$Hom_G(\pi,\sigma)$ = $Hom_{\mathfrak{g}}(d\pi,d\sigma)$?

Question

Let $G$ be a Lie group. Let $\mathfrak{g}$ be the corresponding Lie algebra. Let $(\pi,V)$ and $(\sigma, W)$ be representations of $G$, with corresponding differentials $d\pi$ and $d\sigma$, which are $\mathfrak{g}$ representations. I want to know about the relationship between $Hom_G(\pi,\sigma)$ and $Hom_{\mathfrak{g}}(d\pi,d\sigma)$. Are they equal? Any help or reference is very much appreciated.

Answer 1

Considering the $G$-module $\text{Hom}_{\mathbb R}(V,W)$, we have $\text{Hom}_G(V,W)=\text{Hom}_{\mathbb R}(V,W)^G$ and $\text{Hom}_{\mathfrak g}(V,W) = \text{Hom}_{\mathbb R}(V,W)^{\mathfrak g}$, so it suffices to study the relation between $V^G$ and $V^{\mathfrak g}$ for a $G$-module $V$ (and that this also special case of your formulation when taking $V$ to be the trivial $G$-module).

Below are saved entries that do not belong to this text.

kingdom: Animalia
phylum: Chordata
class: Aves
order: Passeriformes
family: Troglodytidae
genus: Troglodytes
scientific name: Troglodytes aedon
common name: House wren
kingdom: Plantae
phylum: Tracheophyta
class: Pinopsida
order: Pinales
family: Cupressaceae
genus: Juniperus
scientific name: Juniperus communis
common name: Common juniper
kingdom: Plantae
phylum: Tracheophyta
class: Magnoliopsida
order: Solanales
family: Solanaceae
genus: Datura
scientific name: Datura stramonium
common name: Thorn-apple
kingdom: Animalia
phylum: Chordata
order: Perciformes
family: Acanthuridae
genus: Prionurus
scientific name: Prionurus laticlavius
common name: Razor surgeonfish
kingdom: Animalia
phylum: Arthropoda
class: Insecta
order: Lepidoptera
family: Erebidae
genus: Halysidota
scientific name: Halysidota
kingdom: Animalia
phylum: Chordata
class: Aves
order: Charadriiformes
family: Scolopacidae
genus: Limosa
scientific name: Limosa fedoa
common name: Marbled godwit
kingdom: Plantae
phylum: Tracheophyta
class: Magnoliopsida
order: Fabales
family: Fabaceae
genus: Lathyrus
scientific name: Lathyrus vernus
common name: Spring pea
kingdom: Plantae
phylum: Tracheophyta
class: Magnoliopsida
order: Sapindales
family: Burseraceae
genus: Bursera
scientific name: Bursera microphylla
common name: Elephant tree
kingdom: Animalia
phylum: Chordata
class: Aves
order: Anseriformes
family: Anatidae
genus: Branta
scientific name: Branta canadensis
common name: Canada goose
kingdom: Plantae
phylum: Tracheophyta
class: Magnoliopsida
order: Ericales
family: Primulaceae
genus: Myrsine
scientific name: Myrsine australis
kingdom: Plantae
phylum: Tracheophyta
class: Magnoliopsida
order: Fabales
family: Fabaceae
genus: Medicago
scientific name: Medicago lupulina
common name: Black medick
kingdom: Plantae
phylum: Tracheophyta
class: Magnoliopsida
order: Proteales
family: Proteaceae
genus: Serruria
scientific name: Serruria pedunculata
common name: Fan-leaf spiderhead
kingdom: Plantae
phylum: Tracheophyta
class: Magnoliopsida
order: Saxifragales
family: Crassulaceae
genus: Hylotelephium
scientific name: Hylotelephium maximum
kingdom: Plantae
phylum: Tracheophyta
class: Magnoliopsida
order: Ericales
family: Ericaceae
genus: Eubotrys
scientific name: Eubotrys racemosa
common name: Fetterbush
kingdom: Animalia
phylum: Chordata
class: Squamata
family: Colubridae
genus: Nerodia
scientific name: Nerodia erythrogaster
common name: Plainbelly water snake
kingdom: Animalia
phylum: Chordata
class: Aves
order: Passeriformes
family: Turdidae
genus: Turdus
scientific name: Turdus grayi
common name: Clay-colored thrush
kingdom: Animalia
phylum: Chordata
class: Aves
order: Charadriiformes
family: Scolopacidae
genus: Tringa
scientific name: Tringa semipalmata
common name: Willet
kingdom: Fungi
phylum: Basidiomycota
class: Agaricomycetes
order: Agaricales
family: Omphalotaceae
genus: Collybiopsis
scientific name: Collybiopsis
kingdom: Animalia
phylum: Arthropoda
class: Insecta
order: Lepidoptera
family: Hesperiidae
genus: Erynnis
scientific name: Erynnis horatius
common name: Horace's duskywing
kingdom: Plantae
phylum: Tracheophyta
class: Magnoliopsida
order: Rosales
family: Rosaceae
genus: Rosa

Now show that for any $v\in V$, the closed subgroup $\text{Stab}_G(v) := \{g\in G\ |\ g.v=v\}$ has Lie algebra $\text{Lie}(\text{Stab}_G(v))=\text{stab}_{\mathfrak g}(v) := \{X\in{\mathfrak g}\ |\ X.v = 0\}$, and use that for a connected Lie group $G$ and a closed subgroup $H\subseteq G$ we have $H=G$ if and only if $\text{Lie}(H) = \text{Lie}(G)$.

For $G$ not connected, you only have the inclusion $V^G \subset V^{\mathfrak g}$, and the other inclusion is false in general as you can see by looking at the case where $G$ is finite.